··· Excerpt ···

Struggle stalwart Mavuso Msimang, who has quit the ANC over what he called its governance failures and “endemic” corruption, has called on ANC secretary-general Fikile Mbalula to retract claims that he had accepted a bribe to join former FirstRand group chair Roger Jardine’s political start-up Change Starts Now.
Msimang said the accusations were insulting and libellous, and demanded that Mbalula retract them “soon”. He said it was a pity and an “embarrassment” the governing party had someone of Mbalula’s calibre as its secretary-general.
Msimang quit the ANC, a party he had served for six decades, on Wednesday last week. He said he had been shown a video clip of Mbalula addressing an ANC rally on Sunday. “In this clip he accuses me of having accepted a bribe in order to join the party of Mr Roger Jardine,” said Msimang, the erstwhile deputy president of the ANC Veterans League.
“Well, first of all I have not joined any party, and secondly it’s insulting to suggest that I accepted a bribe. Another deliberate lie of Mbalula’s is that I announced my resignation from ANC through the media. He knows very well that around 3.50pm on December 6 I sent an email to himself and to his PA, exclusively at Luthuli House.”

··· Source material ···

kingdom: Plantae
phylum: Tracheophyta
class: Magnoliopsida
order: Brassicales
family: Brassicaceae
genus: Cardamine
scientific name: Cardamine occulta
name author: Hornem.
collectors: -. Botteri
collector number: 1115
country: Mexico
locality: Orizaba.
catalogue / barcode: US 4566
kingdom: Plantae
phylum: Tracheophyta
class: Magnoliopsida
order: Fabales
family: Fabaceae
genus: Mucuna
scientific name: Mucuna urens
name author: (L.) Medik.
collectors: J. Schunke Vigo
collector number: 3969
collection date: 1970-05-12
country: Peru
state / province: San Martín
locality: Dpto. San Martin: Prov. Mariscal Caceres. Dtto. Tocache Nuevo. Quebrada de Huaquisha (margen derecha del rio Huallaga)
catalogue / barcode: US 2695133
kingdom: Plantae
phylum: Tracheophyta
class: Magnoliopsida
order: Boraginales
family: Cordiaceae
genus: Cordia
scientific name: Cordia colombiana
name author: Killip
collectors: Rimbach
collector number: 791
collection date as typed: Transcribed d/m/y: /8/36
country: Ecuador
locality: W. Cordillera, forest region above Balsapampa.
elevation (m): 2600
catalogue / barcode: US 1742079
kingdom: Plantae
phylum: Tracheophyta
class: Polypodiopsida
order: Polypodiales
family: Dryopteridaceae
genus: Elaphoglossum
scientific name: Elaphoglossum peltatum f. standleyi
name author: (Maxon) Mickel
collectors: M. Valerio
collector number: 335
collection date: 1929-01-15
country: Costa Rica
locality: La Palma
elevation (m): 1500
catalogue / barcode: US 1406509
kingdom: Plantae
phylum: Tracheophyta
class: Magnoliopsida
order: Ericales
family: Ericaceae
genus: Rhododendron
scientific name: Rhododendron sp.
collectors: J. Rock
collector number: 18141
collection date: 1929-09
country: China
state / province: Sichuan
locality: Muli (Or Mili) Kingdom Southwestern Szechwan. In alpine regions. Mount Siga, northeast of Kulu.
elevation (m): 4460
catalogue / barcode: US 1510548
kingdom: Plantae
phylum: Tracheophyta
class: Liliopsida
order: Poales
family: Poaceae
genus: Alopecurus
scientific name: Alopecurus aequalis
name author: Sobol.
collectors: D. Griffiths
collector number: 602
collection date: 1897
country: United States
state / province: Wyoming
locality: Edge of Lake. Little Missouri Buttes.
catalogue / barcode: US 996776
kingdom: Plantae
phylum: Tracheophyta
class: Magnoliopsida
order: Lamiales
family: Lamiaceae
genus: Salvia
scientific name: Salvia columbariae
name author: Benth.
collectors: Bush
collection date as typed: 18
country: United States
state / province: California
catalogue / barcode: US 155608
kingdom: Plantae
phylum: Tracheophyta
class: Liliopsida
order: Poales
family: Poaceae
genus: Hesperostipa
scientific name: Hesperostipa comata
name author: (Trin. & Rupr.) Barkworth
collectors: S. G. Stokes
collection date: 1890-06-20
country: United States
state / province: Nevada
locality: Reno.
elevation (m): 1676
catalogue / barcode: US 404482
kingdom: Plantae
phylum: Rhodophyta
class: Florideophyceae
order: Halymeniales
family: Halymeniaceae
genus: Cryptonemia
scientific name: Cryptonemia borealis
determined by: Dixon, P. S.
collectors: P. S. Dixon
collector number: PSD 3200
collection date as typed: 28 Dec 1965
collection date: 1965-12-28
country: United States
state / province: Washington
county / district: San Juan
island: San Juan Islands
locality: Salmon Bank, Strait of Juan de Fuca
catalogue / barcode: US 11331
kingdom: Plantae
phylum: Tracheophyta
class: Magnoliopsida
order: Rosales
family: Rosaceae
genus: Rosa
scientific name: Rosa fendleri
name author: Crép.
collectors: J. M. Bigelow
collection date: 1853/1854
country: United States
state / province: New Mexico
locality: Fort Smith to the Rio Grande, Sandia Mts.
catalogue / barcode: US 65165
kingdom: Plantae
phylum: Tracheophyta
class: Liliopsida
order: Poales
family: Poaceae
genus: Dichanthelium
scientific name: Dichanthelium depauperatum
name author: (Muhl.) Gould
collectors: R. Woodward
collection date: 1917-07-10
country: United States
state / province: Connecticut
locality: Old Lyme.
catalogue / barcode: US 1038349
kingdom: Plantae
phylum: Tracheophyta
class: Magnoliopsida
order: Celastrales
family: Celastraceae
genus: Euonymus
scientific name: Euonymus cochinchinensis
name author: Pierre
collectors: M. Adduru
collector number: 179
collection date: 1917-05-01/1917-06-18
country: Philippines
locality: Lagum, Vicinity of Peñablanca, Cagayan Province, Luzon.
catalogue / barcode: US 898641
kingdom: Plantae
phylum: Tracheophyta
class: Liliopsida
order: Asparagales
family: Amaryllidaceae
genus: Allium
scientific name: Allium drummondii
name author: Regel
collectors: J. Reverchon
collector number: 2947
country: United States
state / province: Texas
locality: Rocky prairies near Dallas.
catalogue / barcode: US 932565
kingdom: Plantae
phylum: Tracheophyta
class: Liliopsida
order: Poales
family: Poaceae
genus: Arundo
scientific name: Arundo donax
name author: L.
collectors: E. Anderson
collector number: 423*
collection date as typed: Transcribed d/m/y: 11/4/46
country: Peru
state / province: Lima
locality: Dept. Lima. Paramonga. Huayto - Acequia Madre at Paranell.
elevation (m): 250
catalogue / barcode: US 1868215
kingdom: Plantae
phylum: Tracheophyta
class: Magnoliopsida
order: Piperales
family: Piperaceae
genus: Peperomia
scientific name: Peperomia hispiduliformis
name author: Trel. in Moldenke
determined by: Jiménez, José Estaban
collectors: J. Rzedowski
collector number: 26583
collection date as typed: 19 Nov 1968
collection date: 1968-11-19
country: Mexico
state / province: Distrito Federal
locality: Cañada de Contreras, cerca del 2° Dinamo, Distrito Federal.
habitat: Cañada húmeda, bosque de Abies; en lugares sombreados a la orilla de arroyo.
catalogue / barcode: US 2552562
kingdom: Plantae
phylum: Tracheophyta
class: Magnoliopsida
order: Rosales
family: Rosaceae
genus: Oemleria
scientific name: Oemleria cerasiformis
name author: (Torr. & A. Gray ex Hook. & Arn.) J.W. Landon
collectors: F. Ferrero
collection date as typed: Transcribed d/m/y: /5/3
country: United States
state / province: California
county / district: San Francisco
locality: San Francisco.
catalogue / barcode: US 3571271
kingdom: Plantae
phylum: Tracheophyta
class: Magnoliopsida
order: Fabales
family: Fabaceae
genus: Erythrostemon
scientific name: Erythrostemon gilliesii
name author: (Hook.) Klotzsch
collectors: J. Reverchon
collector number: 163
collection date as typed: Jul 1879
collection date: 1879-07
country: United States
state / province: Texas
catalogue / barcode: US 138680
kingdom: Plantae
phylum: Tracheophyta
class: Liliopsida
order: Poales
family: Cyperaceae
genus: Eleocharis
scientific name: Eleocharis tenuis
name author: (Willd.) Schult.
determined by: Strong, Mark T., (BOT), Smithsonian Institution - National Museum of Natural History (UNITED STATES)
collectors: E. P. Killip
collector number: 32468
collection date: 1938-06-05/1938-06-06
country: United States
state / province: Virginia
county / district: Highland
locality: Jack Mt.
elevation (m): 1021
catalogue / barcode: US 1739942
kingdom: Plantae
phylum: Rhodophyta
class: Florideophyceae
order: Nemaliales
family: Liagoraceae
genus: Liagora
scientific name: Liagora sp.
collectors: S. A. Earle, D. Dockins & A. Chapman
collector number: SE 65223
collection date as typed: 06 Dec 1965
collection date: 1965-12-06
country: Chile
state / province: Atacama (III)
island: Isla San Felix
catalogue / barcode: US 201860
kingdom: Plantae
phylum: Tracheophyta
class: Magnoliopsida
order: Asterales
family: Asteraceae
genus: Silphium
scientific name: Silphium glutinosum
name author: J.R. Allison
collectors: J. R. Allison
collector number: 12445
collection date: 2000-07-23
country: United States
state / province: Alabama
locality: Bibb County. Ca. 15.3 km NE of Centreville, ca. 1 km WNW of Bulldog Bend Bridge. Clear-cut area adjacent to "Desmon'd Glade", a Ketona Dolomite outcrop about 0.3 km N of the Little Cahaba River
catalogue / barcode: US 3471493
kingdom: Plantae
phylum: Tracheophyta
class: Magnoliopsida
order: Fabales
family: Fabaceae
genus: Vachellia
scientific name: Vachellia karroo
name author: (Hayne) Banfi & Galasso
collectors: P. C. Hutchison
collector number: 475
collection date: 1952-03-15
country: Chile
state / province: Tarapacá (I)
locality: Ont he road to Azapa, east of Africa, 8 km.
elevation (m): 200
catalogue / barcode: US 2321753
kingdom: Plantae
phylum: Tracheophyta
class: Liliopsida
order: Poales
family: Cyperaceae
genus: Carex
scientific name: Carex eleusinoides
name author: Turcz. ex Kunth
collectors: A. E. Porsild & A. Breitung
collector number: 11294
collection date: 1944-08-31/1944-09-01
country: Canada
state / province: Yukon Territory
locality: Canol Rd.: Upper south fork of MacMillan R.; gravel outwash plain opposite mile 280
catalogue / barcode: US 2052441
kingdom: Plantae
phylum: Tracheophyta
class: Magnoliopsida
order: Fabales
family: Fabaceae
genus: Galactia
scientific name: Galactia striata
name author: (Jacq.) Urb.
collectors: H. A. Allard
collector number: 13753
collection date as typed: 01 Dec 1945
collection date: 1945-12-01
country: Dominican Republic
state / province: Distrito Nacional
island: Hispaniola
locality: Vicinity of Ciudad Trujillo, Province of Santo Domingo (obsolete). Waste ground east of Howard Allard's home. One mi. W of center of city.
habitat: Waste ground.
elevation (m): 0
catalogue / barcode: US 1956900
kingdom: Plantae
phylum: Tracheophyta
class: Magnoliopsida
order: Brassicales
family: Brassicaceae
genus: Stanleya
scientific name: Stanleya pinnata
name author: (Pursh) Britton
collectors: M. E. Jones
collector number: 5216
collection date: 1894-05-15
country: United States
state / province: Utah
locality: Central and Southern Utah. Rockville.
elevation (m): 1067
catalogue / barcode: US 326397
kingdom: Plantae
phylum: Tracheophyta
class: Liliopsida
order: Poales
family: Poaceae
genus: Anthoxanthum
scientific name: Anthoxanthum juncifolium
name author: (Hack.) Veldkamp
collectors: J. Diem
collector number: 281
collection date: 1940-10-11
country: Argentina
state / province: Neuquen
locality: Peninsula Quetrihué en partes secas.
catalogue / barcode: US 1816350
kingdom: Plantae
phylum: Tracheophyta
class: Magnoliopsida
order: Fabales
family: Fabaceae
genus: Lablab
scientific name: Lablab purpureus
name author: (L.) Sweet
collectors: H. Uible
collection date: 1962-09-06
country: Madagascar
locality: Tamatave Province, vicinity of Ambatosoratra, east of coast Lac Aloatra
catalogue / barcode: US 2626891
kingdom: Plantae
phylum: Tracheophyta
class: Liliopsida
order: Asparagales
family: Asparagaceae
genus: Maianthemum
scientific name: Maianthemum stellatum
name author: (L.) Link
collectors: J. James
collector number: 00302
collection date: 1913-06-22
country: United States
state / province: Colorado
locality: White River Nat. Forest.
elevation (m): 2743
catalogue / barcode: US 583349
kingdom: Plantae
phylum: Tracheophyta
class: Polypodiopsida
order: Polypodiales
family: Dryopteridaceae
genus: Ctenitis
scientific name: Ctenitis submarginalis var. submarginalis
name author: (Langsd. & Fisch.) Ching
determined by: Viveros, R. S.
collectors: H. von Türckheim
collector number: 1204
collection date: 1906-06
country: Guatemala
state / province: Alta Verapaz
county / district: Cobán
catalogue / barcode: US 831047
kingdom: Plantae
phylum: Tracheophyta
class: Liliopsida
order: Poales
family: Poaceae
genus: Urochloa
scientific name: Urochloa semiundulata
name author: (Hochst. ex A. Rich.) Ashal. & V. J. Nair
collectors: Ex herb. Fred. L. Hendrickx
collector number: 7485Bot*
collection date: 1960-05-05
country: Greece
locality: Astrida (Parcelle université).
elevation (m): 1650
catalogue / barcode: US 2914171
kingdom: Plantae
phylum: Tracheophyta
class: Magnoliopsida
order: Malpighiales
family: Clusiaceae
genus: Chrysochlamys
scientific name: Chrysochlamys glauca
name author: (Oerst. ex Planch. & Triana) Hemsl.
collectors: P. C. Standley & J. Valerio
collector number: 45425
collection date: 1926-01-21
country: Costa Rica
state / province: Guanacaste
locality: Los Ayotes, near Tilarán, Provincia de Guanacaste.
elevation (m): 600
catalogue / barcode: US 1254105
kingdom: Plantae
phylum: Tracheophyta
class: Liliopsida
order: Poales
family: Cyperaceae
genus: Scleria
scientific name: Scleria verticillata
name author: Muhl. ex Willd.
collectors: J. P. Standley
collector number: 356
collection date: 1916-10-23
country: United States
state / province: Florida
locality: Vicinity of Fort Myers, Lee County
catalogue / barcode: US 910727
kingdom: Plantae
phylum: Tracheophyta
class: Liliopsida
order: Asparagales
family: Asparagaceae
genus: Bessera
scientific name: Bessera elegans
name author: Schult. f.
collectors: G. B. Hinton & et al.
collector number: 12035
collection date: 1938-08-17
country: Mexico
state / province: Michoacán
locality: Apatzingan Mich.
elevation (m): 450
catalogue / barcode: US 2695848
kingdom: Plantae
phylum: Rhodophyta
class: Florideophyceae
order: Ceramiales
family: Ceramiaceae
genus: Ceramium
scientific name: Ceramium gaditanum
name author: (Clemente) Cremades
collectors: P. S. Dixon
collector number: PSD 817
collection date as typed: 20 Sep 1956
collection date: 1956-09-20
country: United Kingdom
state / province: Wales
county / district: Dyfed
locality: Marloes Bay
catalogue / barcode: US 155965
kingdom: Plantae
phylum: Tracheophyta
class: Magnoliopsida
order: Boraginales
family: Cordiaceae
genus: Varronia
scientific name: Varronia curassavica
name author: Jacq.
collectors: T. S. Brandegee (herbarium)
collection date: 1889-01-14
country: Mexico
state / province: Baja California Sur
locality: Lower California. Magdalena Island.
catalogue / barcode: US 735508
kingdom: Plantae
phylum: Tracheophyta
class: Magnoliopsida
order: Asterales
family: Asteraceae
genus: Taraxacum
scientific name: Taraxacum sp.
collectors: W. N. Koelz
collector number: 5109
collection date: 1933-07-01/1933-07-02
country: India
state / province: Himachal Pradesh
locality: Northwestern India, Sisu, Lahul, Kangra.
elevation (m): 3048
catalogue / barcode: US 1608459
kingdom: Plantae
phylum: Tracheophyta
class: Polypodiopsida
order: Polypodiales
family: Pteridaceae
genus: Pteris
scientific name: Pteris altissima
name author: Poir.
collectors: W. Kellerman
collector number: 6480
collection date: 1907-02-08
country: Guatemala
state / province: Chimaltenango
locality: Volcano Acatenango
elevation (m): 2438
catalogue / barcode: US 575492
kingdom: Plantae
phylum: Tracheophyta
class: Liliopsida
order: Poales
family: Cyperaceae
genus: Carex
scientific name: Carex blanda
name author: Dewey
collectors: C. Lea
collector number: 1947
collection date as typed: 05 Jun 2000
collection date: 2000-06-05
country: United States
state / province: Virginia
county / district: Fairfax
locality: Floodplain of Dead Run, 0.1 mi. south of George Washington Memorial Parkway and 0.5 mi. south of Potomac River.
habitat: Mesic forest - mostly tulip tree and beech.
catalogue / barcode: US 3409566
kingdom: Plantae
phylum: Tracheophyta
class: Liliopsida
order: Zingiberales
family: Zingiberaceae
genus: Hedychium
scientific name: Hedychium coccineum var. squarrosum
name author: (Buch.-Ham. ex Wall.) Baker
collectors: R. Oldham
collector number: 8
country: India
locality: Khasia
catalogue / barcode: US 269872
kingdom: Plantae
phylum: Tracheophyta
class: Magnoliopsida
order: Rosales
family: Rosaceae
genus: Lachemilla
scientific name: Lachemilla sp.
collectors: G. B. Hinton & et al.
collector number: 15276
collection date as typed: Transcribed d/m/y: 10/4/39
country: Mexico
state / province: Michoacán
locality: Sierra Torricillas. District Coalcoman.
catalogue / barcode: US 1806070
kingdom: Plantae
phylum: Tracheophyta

···

◆ Exercise instructions:
Return the passage of the Msimang article above from "Msimang said the" to "ANC Veterans League.", word for word.

◆ Exercise output:
Msimang said the accusations were insulting and libellous, and demanded that Mbalula retract them “soon”. He said it was a pity and an “embarrassment” the governing party had someone of Mbalula’s calibre as its secretary-general.
Msimang quit the ANC, a party he had served for six decades, on Wednesday last week. He said he had been shown a video clip of Mbalula addressing an ANC rally on Sunday. “In this clip he accuses me of having accepted a bribe in order to join the party of Mr Roger Jardine,” said Msimang, the erstwhile deputy president of the ANC Veterans League.